Comme si cela ne suffisait pas, les charges continuent de grimper. Le gasoil, les engrais, les semences ou encore la paille coûtent toujours plus cher. Dans le même temps, le prix du lait a reculé d'environ 60 € les 1 000 litres après une excellente année 2025 qui avait permis de reconstituer un peu de trésorerie. Cette baisse, Yohan Commeyras la digère mal. « Tous nos fournisseurs nous répercutent les hausses. Quand nous, on demande un geste à Lactalis pour suivre l'inflation, il n'y a rien. On considère qu'on parle à des murs. Ils n'entendent rien. Ils ne comprennent pas la souffrance et la détresse », déplore-t-il. Selon lui, l'entreprise invoque un excédent de production pour justifier son refus d'augmenter le prix payé aux producteurs.

Un appel à une rémunération juste

Malgré les difficultés, l'éleveur ne réclame pas d'abord des aides publiques. Ce qu'il attend, c'est une rémunération lui permettant de vivre de son métier. « On préfère être payés par notre production qu'avoir des aides. On préfère vivre de notre travail et être payés correctement », insiste-t-il.

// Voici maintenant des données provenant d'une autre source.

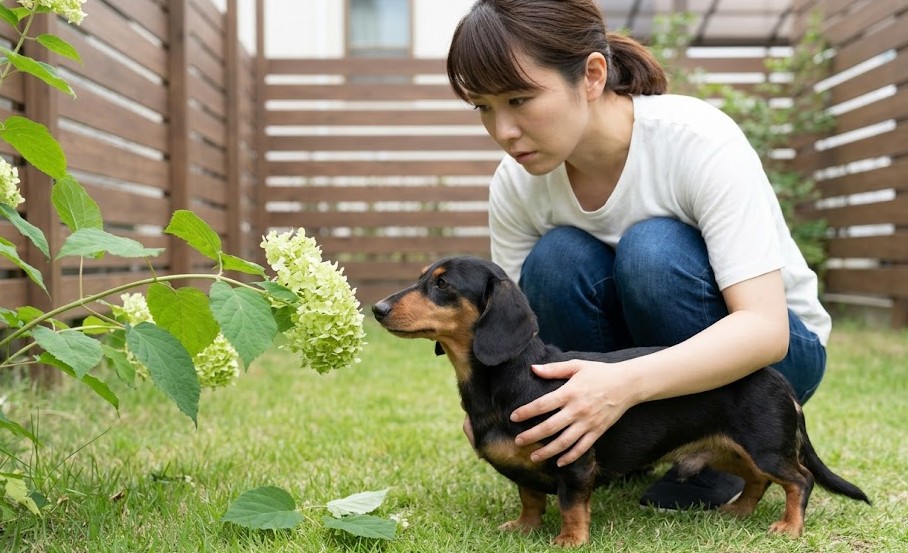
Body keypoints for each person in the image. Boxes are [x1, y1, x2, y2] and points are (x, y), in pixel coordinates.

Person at [445, 0, 831, 510]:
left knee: (652, 251)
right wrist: (496, 406)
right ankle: (632, 445)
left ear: (592, 75)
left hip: (770, 362)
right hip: (637, 370)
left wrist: (624, 383)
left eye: (519, 99)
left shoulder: (696, 140)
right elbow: (518, 334)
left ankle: (717, 458)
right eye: (484, 107)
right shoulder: (516, 184)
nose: (503, 131)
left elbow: (765, 329)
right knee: (556, 259)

Dans les semaines qui viennent, tous les regards seront tournés vers le ciel. Une pluie fin août ou début septembre permettrait peut-être aux prairies de reverdir et aux vaches de retrouver un peu d'herbe avant l'hiver. En attendant, les tonnes à eau remplissent les abreuvoirs, les bottes de foin quittent les hangars avec plusieurs mois d'avance et, dans les champs de La Canourgue, l'été a déjà un goût d'hiver.